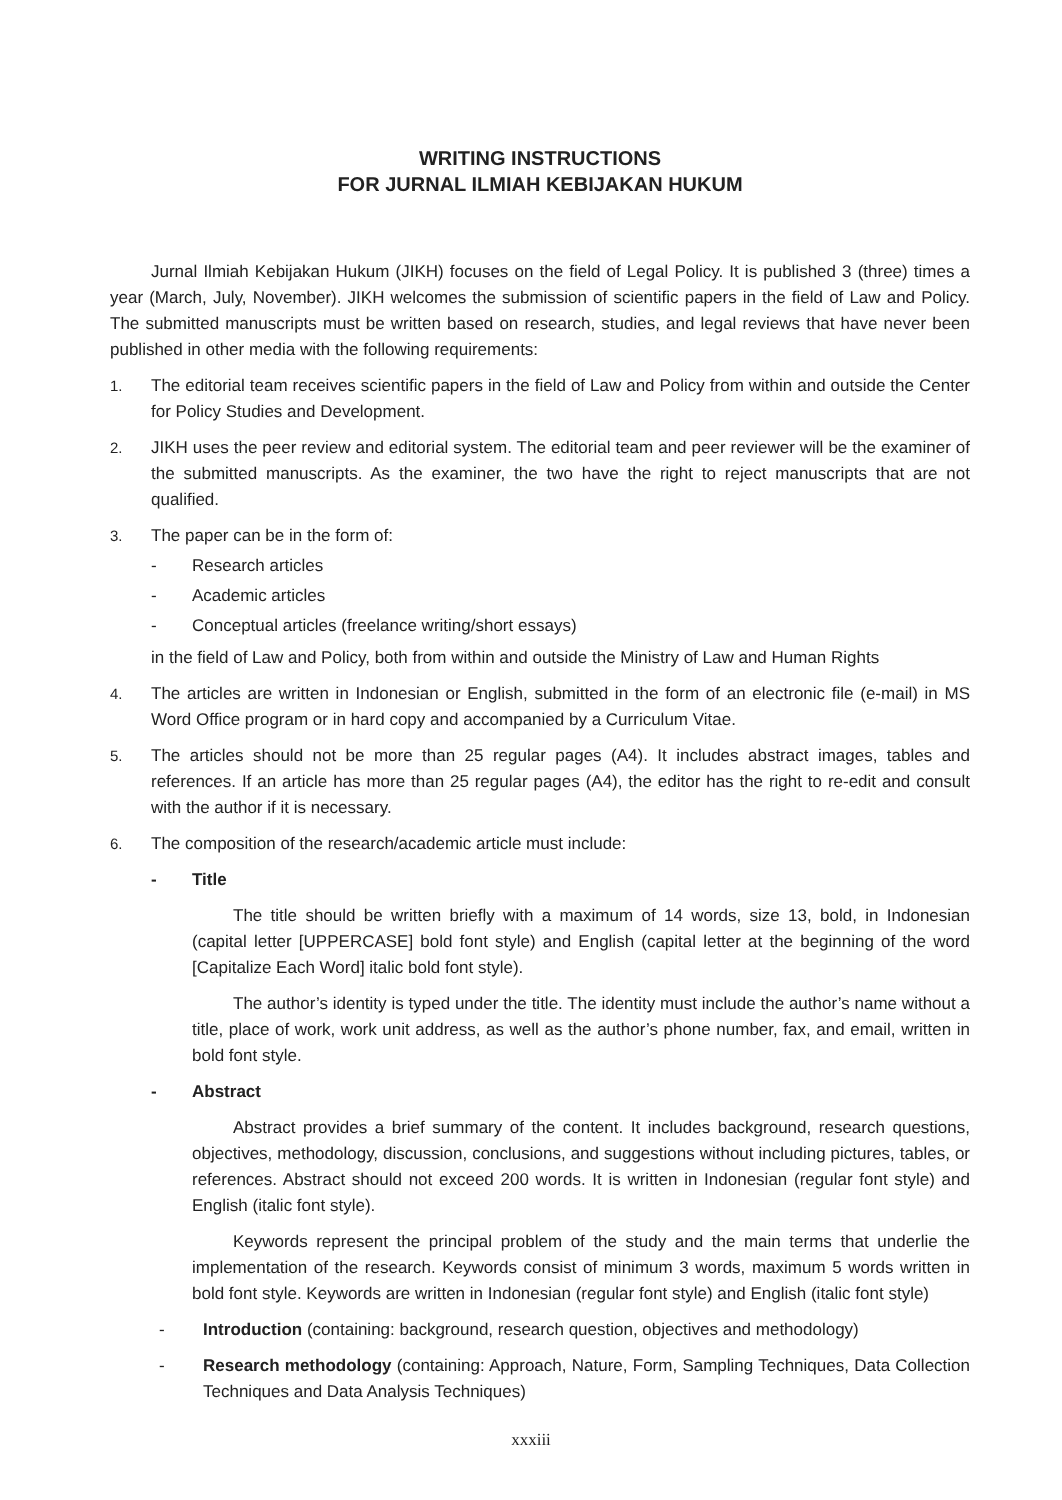WRITING INSTRUCTIONS
FOR JURNAL ILMIAH KEBIJAKAN HUKUM
Jurnal Ilmiah Kebijakan Hukum (JIKH) focuses on the field of Legal Policy. It is published 3 (three) times a year (March, July, November). JIKH welcomes the submission of scientific papers in the field of Law and Policy. The submitted manuscripts must be written based on research, studies, and legal reviews that have never been published in other media with the following requirements:
1. The editorial team receives scientific papers in the field of Law and Policy from within and outside the Center for Policy Studies and Development.
2. JIKH uses the peer review and editorial system. The editorial team and peer reviewer will be the examiner of the submitted manuscripts. As the examiner, the two have the right to reject manuscripts that are not qualified.
3. The paper can be in the form of:
- Research articles
- Academic articles
- Conceptual articles (freelance writing/short essays)
in the field of Law and Policy, both from within and outside the Ministry of Law and Human Rights
4. The articles are written in Indonesian or English, submitted in the form of an electronic file (e-mail) in MS Word Office program or in hard copy and accompanied by a Curriculum Vitae.
5. The articles should not be more than 25 regular pages (A4). It includes abstract images, tables and references. If an article has more than 25 regular pages (A4), the editor has the right to re-edit and consult with the author if it is necessary.
6. The composition of the research/academic article must include:
- Title
The title should be written briefly with a maximum of 14 words, size 13, bold, in Indonesian (capital letter [UPPERCASE] bold font style) and English (capital letter at the beginning of the word [Capitalize Each Word] italic bold font style).
The author’s identity is typed under the title. The identity must include the author’s name without a title, place of work, work unit address, as well as the author’s phone number, fax, and email, written in bold font style.
- Abstract
Abstract provides a brief summary of the content. It includes background, research questions, objectives, methodology, discussion, conclusions, and suggestions without including pictures, tables, or references. Abstract should not exceed 200 words. It is written in Indonesian (regular font style) and English (italic font style).
Keywords represent the principal problem of the study and the main terms that underlie the implementation of the research. Keywords consist of minimum 3 words, maximum 5 words written in bold font style. Keywords are written in Indonesian (regular font style) and English (italic font style)
- Introduction (containing: background, research question, objectives and methodology)
- Research methodology (containing: Approach, Nature, Form, Sampling Techniques, Data Collection Techniques and Data Analysis Techniques)
xxxiii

## TASK OBJECTIVE
In how many lines above does the word "containing" appear? Answer with only the number.

## WRITTEN RESPONSE
2